The judicial management order, however, may not be available to a company if the whole (or substantially the whole) of its assets is secured by a floating charge unless the debenture holder, who has the veto power given under the Act, agrees to the application.

There will be an immediate and automatic moratorium once the petition is presented in Court where:

No resolution shall be passed or order made for the winding up of the company
A stay of proceedings against the company will be effected
A charge or repossession of goods under hire purchase/leasing may not be enforced without the Court's approval

Where necessary, the Court may on the application of the petitioner, appoint an interim judicial manager pending the judicial management order.

Once the judicial management order is given, the judicial manager shall forward a proposal within 60 days for consideration by the creditors. The judicial management order shall remain in force for 180 days to facilitate implementation. These periods may be extended by the Court.

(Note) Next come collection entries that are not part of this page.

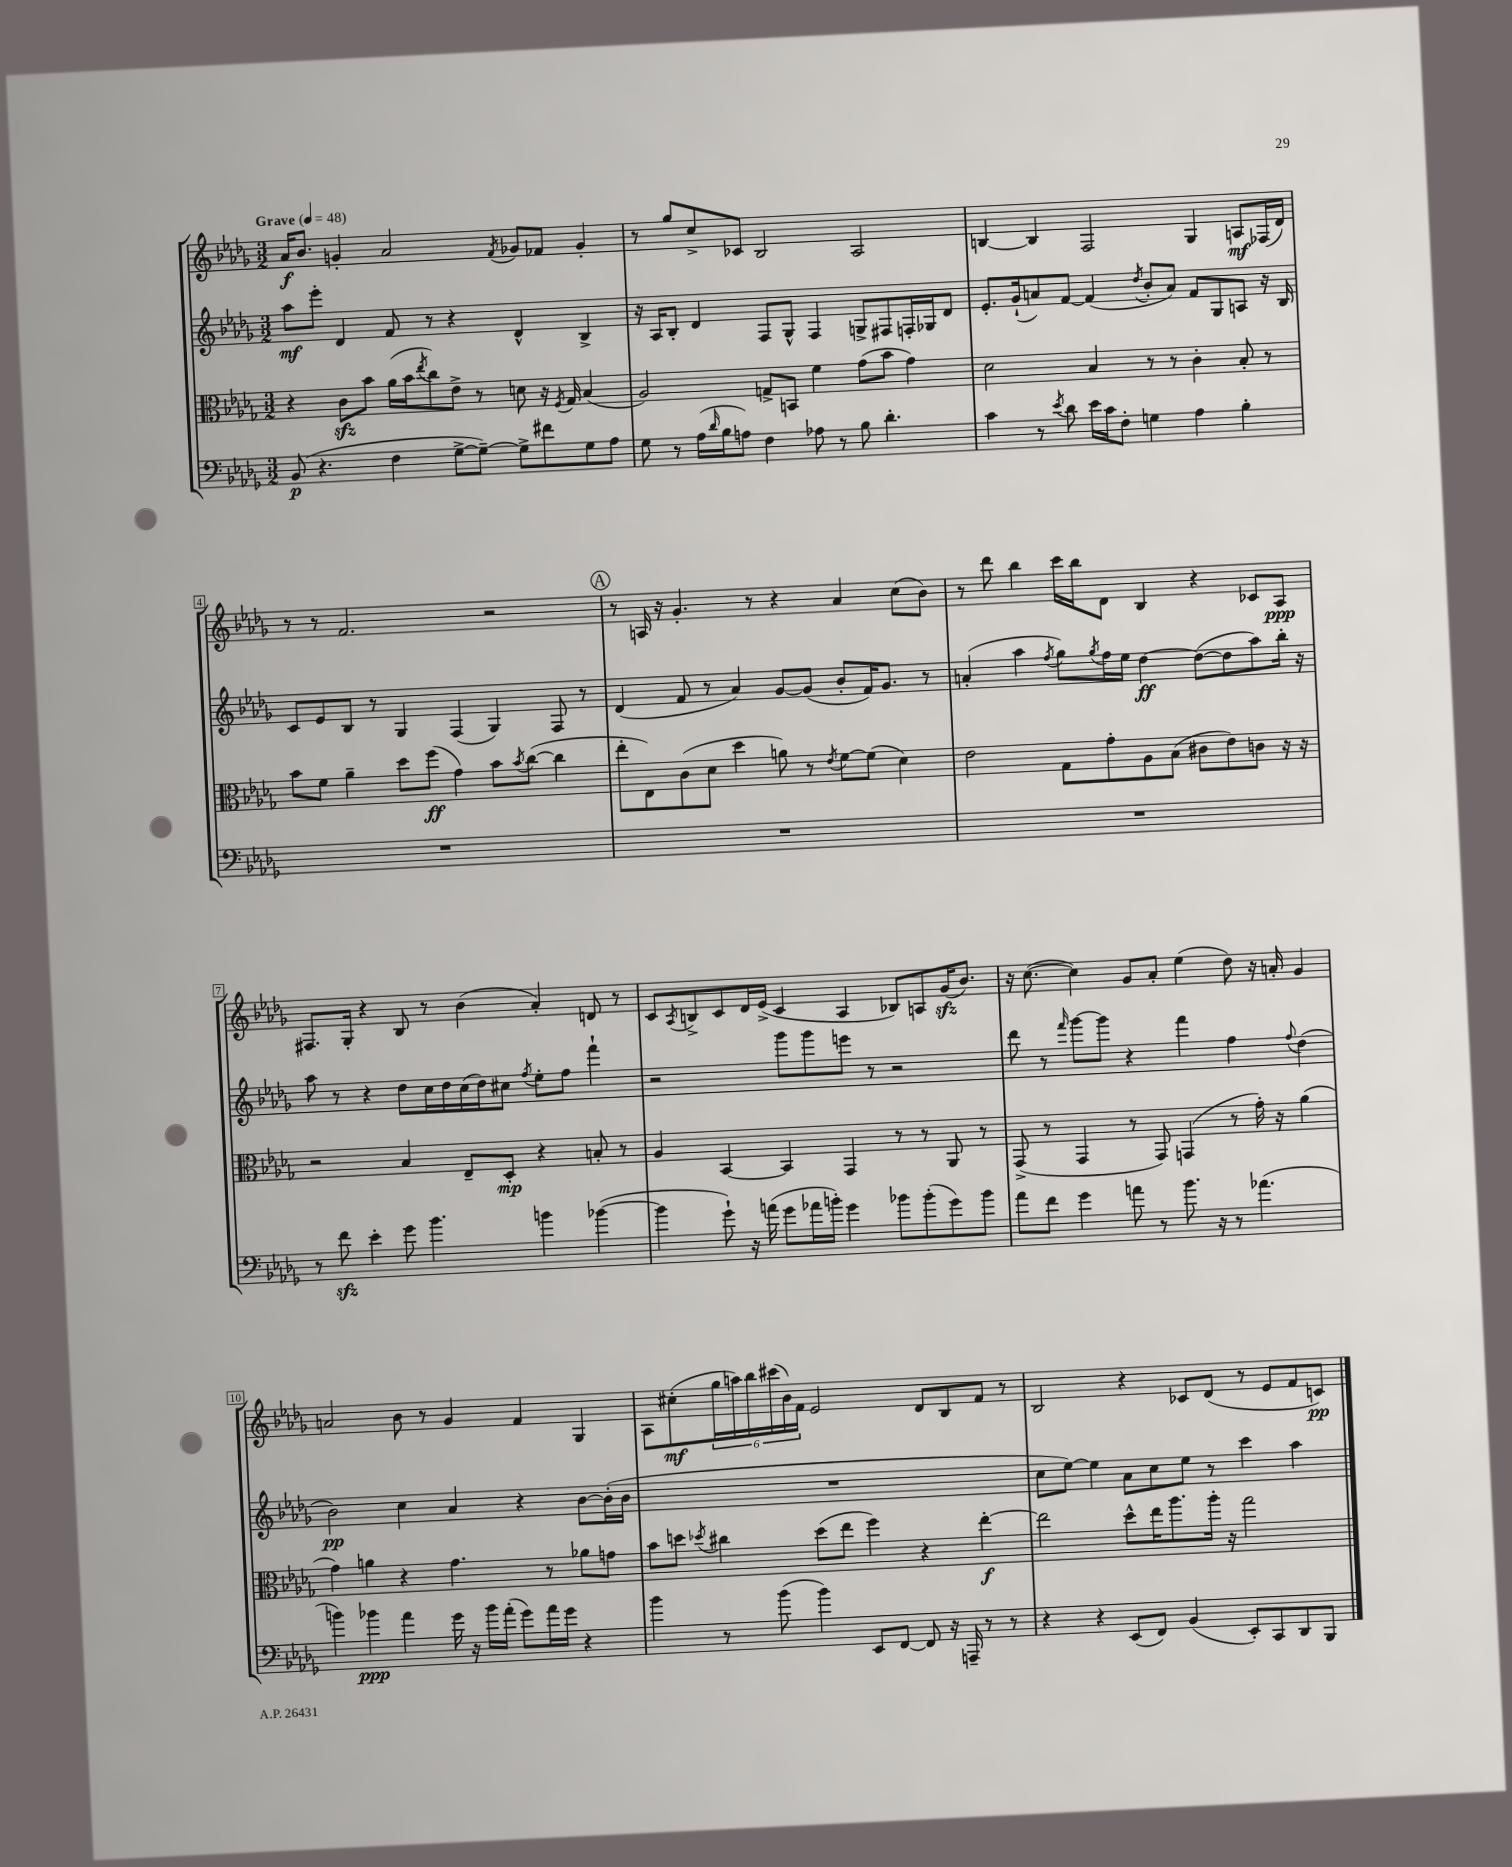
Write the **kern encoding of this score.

**kern	**kern	**kern	**kern
*staff4	*staff3	*staff2	*staff1
*clefF4	*clefC3	*clefG2	*clefG2
*k[b-e-a-d-g-]	*k[b-e-a-d-g-]	*k[b-e-a-d-g-]	*k[b-e-a-d-g-]
*M3/2	*M3/2	*M3/2	*M3/2
*MM48	*MM48	*MM48	*MM48
(8BB-/	4r	8aa-\L	16a-/LK
.	.	.	8.b-/J
4.r	.	8eee-'\J	.
.	8c\L	4d-/	4g'/
.	8b-\J	.	.
4F\	(16a-\LL	8f/	2a-/
.	16b-\J	.	.
.	8qee-/	.	.
.	8cc\)	8r	.
[8G-^\L	8e-^\J	4r	.
8G-~\_J)	8r	.	.
.	.	.	8qf/
8G-^\]L	8d\	4d-^^/	8g-/L
8f#\	16r	.	8f-/J
.	8qF/	.	.
.	16G-/	.	.
8G-\	(4B-/	4B-^/	4g-'/
8A-\J	.	.	.
=	=	=	=
8G-\	2A-/)	16r	8r
.	.	16A-/LK	.
8r	.	8B-'/J	8gg-/L
(16A-\LL	.	4d-/	8cc^/
16qqd-/	.	.	.
16B-\J	.	.	.
8A\J)	.	.	8c-/J
4F\	8G^/L	8F/L	2B-/
.	8BB/J	8G-^^/J	.
8A-\	4f\	4F/	.
8r	.	.	.
8B-\	(8g-\L	8G^/L	2A-/
4.d-'\	8b-\J	8F#/	.
.	4g-\)	16F'/L	.
.	.	16G-/J	.
.	.	8d-/J	.
=	=	=	=
4c\	2d-\	8.e-'/L	[4B/
.	.	(16g-`/k	.
8r	.	8a/)	4B/]
8qe-/	.	.	.
8d-\	.	[8f/J	.
16e-\LL	4B-/	(4f/]	2F/
16c\J	.	.	.
8F'\J	.	.	.
.	.	8qdd-/	.
4G\	8r	8b-'/L	.
.	8r	8a/J)	.
4A-\	4c'\	8f/L	4G-/
.	.	8G-/	.
4B-'\	8B-'/	8A/J	8A/L
.	8r	16r	(16F-/L
.	.	16B-/	16d-/JJ)
=	=	=	=
1.r	8b-\L	8c/L	8r
.	8f\J	8e-/	8r
.	4a-~\	8B-/J	2.f/
.	.	8r	.
.	8dd-\L	4G-/	.
.	(8ff\J	.	.
.	4g-\)	(4F/	.
.	8b-\L	4G-/)	2r
.	8qb-/	.	.
.	([8cc\J	.	.
.	4cc\]	8F/	.
.	.	8r	.
=	=	=	=
1.r	8ee-'\L	(4d-/	8r
.	8E-\)	.	16A/
.	.	.	16r
.	(8c\	8f/	4.g-'/
.	8d-\J	8r	.
.	4dd-\	4a-/)	.
.	.	.	8r
.	8a\)	[8g-/L	4r
.	8r	(8g-/]J	.
.	8qe-/	.	.
.	[8f\L	8b-'/L	4a-/
.	(8f\]J	16f/K)	.
.	.	8.g-/J	.
.	4d-\)	.	(8cc\L
.	.	8r	8b-\J)
=	=	=	=
1.r	2e-\	(4a'/	8r
.	.	.	8ddd-\
.	.	4aa-\	4bb-\
.	.	8qff/	.
.	8G-\L	8gg-\L)	16ccc\LL
.	.	.	16bb-\J
.	.	8qgg-/	.
.	8g-'\	16ff\L	8d-\J
.	.	16ee-\JJ	.
.	8A-\	[4dd-\	4B-/
.	(8B-\J	.	.
.	8c#\L	(8dd-\_L	4r
.	8e-\)	8dd-\]	.
.	8c\J	8aa-\)	8c-/L
.	16r	16bb-'\Jk	8A-/J
.	16r	16r	.
=	=	=	=
8r	2r	8aa-\	8.F#/L
8f\	.	8r	.
.	.	.	16G-'/Jk
4e-'\	.	4r	4r
8g-\	4B-/	8dd-\L	8B-/
4.b-\	.	16cc\L	8r
.	.	16dd-\	.
.	8E-~/L	(16cc\	(4b-\
.	.	16dd-\J)	.
.	8D-'/J	8cc#\J	.
.	.	8qff/	.
4b\	4r	8ee-'\L	4a-'/)
.	.	8ff\J	.
([4b-\	8B'/	4fff`\	8d/
.	8r	.	8r
=	=	=	=
4b-\]	4A-/	2r	8c/L
.	.	.	8qA-/
.	.	.	8B^/
8g-`\)	[4BB-/	.	8c/
16r	.	.	16d-/L
(16a\	.	.	(16e-^/JJ
8g-\L	4BB-/]	8ggg-\L	4c/
16a-\L	.	8ggg-\	.
16b'\JJ)	.	.	.
4g-\	4GG-/	8eee\J	4A-/
.	.	8r	.
8b-\L	8r	2r	8B-/L)
(8b-'\	8r	.	8A/
8g-\)	8AA-/	.	(16g-/K
.	.	.	8.b-/J)
8b-\J	8r	.	.
=	=	=	=
8a-\L	(8GG-^/	8ddd-\	16r
.	.	.	([8.cc\
8f\J	8r	8r	.
.	.	16qqfff/	.
4g-\	4GG-/	[8ggg-\L	4cc\])
.	.	8ggg-\]J	.
8a\	8r	4r	8g-/L
8r	8GG-/)	.	8a-'/J
8.b-\	(4GG/	4fff\	(4ee-\
16r	.	.	.
8r	8r	4ff\	8dd-\)
(4.a-\	16g-'\)	.	16r
.	16r	.	16a'/
.	.	8qqff/	.
.	(4a-\	(4dd-\	4g-/
=	=	=	=
4b\)	4g-\)	2b-\)	2a/
4b-\	4a\	.	.
4a-\	4r	4cc\	8b-\
.	.	.	8r
16g-\	4.g-\	4a-/	4g-/
16r	.	.	.
16b-\LL	.	.	.
(16a-'\JJ	.	.	.
8g-\L)	.	4r	4f/
16a-\L	8r	.	.
16g-\JJ	.	.	.
4r	8a-\L	[8b-\L	4G-/
.	8g\J	(16b-'\]L	.
.	.	16b-\JJ	.
=	=	=	=
4b-\	8b-\L	1.r	8A-\L
.	8dd\J	.	(8cc#'\
.	8qdd-/	.	.
8r	4cc#\	.	24gg-\L
.	.	.	24aa\)
.	.	.	24bb-\
(8b-\	.	.	(24ccc#\
.	.	.	24b-\)
.	.	.	24f\JJ
4b-\)	(8dd-\L	.	2e-/
.	8ee-\J	.	.
8EE-/L	4ff\)	.	.
[8FF/J	.	.	.
8FF/]	4r	.	8d-/L
16r	.	.	8B-/
16AAA~/	.	.	.
8r	[4ee-'\	.	8f/J
8r	.	.	8r
=	=	=	=
4r	2ee-\]	8cc\L	2B-/
.	.	[8ee-\J)	.
4r	.	4ee-\]	.
(8EE-/L	8dd-^^\L	8a-\L	4r
8FF/J)	16ee-\K	8cc\	.
.	8.aa-\	.	.
(4BB-/	.	8ee-\J	8c-/L
.	16aa-'\Jk	8r	(8d-/J
.	16r	.	.
8EE-'/L)	2gg-\	4ccc\	8r
8CC/	.	.	8e-/L
8DD-/	.	4aa-\	8f/
8BBB-/J	.	.	8c/J)
==	==	==	==
*-	*-	*-	*-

The judicial manager will apply for the discharge of the order once the proposal is fully implemented.

Provisional liquidation / Liquidation
When the business of the company is no longer viable, it may be advisable to place the company under liquidation so that the company's affairs may be wound up in an orderly manner.

A company may be wound up by way of:
Members' Voluntary Winding Up for a solvent company
Creditors' Voluntary Winding Up for an insolvent company
Court order for either a solvent or insolvent company

At times, a company may be placed under provisional liquidation for various reasons eg. to avoid a scramble for assets by creditors. In this instance, a more expeditious approach than applying to Court would be for the company's directors to make a statutory declaration pursuant to Section 291 of the Act and to appoint a provisional liquidator. Any attachment, distress or execution put in force after the appointment of the provisional liquidator shall be void and no action or proceeding shall be proceeded with or commenced against the company unless approved by the Court.

A company may resolve by special resolution to place itself under liquidation by a Court order on the grounds of insolvency.

Alternatively, it may proceed with a creditors' voluntary winding up pursuant to Section 296 of the Act. Creditors are to meet on the same day after the extraordinary general meeting (to pass the special resolution for winding up) or the following day where they may nominate a person to be the liquidator. Where none is nominated, the person nominated by the shareholders shall be the liquidator.

It should be noted that creditors at the meeting have no right to object to the voluntary winding up. However, where a petition has already been filed in Court to wind up the company on the grounds of insolvency, the company shall not pass a resolution to wind up voluntarily.

Receivership
When a company defaults in its payment to its debentureholder, a receiver (and manager) may be appointed by the lender to recover the loan. In this instance, the company should give full assistance and co-operation to the receiver as such efforts will enhance the realisation and minimise the losses suffered by the company and its guarantors.

A receiver (and manager) may also be appointed by the Court:
To acts as a caretaker when the assets of the company are in jeopardy
To enforce a judgement debt or a security

There may be situations where the receivers and managers are prepared to continue to operate/trade after their appointment and to hive down the company's business with a view to dispose of the business as a going concern. It may then present an opportunity for the owner or investor to revive the business.

Conclusion

It is not the end of the world yet for a company that is facing financial difficulties, so long as its business is still viable. For a business that is not, the company should aim to minimise losses.

The chart below sums up how the various procedures highlighted here can help a company that is facing difficulties to turnaround and/or minimise losses.

Lastly, readers should note that the laws relating to insolvency are complex and cannot be covered sufficiently in-depth in this article, which aims to give an overview of the avenues available. Professional advice should be sought from an insolvency practitioner or a lawyer if assistance is required.